= REQUIRED WORK =
Pictures aside, repeat all the entries below exactly as they appear.

********************

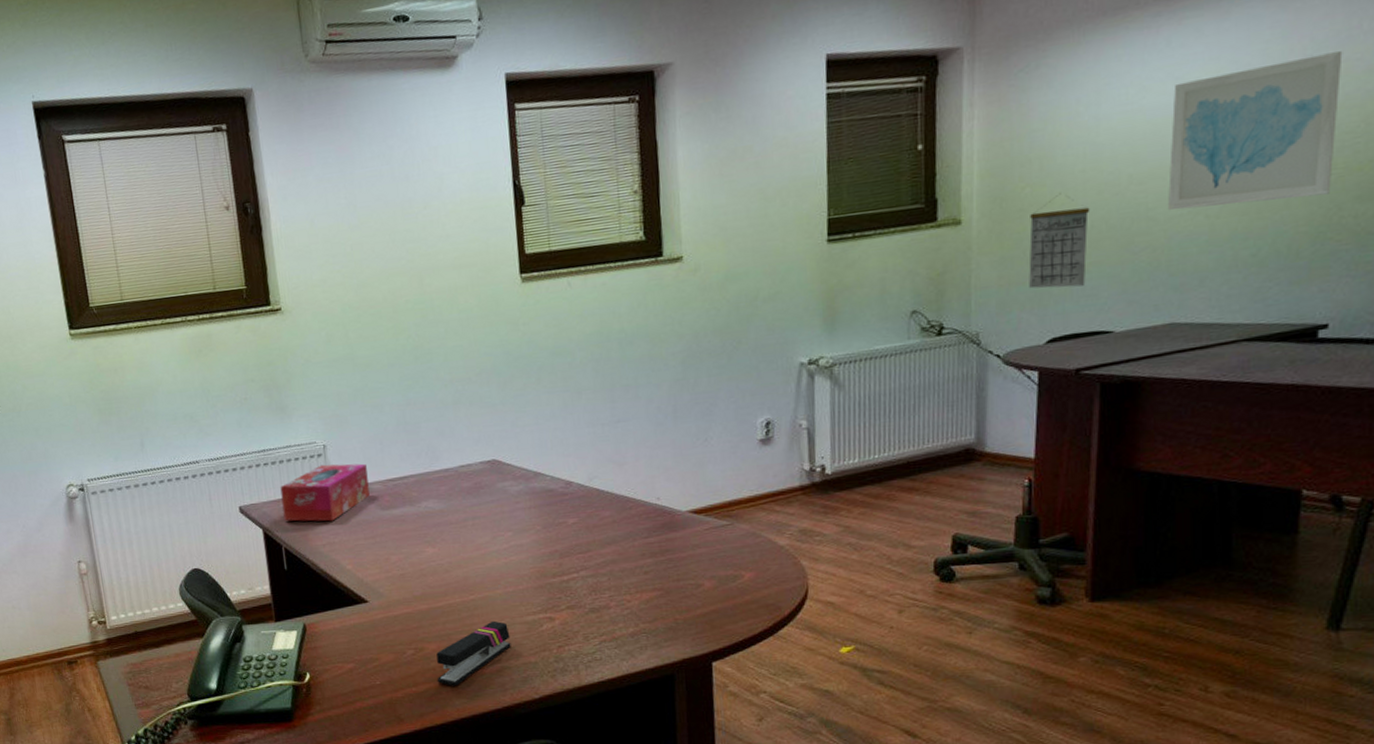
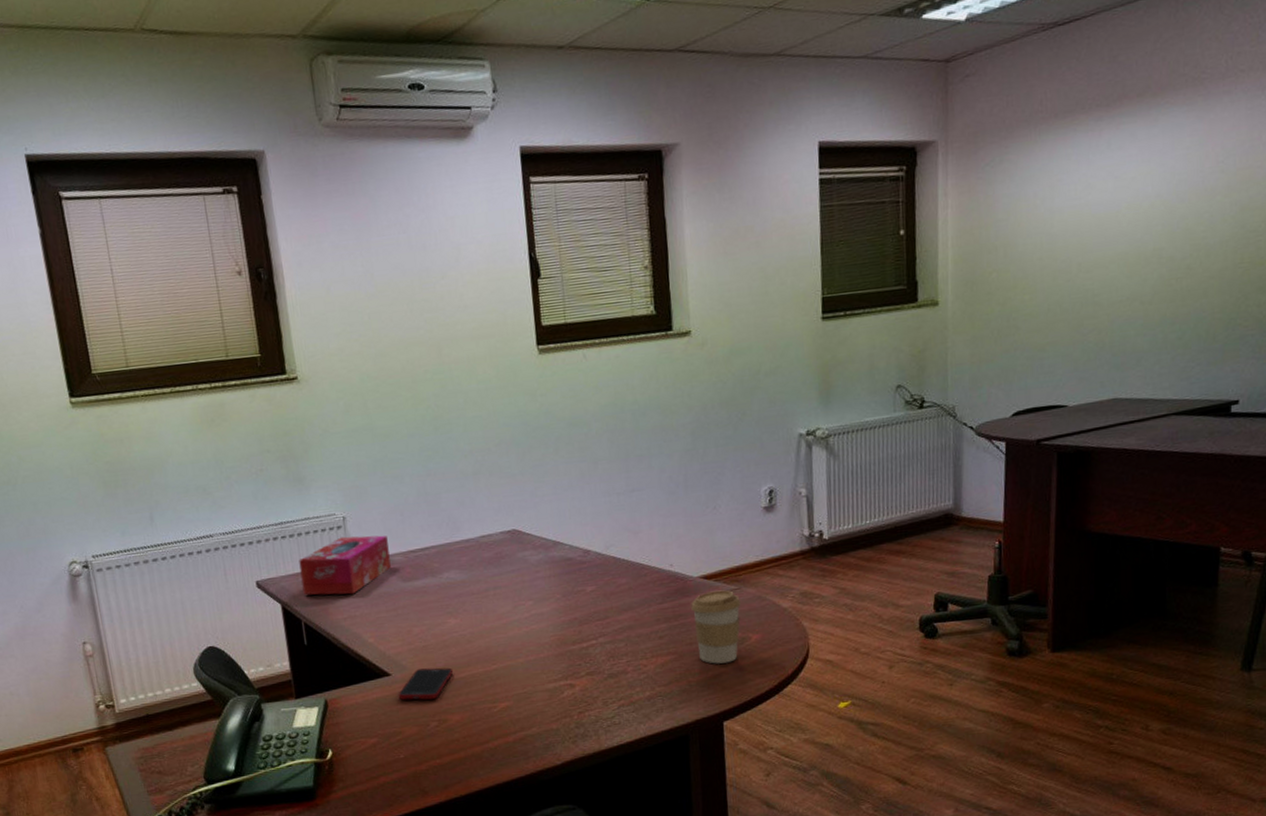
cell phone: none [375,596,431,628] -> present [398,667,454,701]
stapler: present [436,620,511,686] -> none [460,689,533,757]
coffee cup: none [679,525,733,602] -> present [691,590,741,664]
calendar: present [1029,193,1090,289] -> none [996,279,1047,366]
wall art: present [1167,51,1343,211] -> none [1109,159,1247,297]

********************

= TASK OUTPUT =
cell phone: none [375,596,431,628] -> present [398,667,454,701]
stapler: present [436,620,511,686] -> none [460,689,533,757]
coffee cup: none [679,525,733,602] -> present [691,590,741,664]
calendar: present [1029,193,1090,289] -> none [996,279,1047,366]
wall art: present [1167,51,1343,211] -> none [1109,159,1247,297]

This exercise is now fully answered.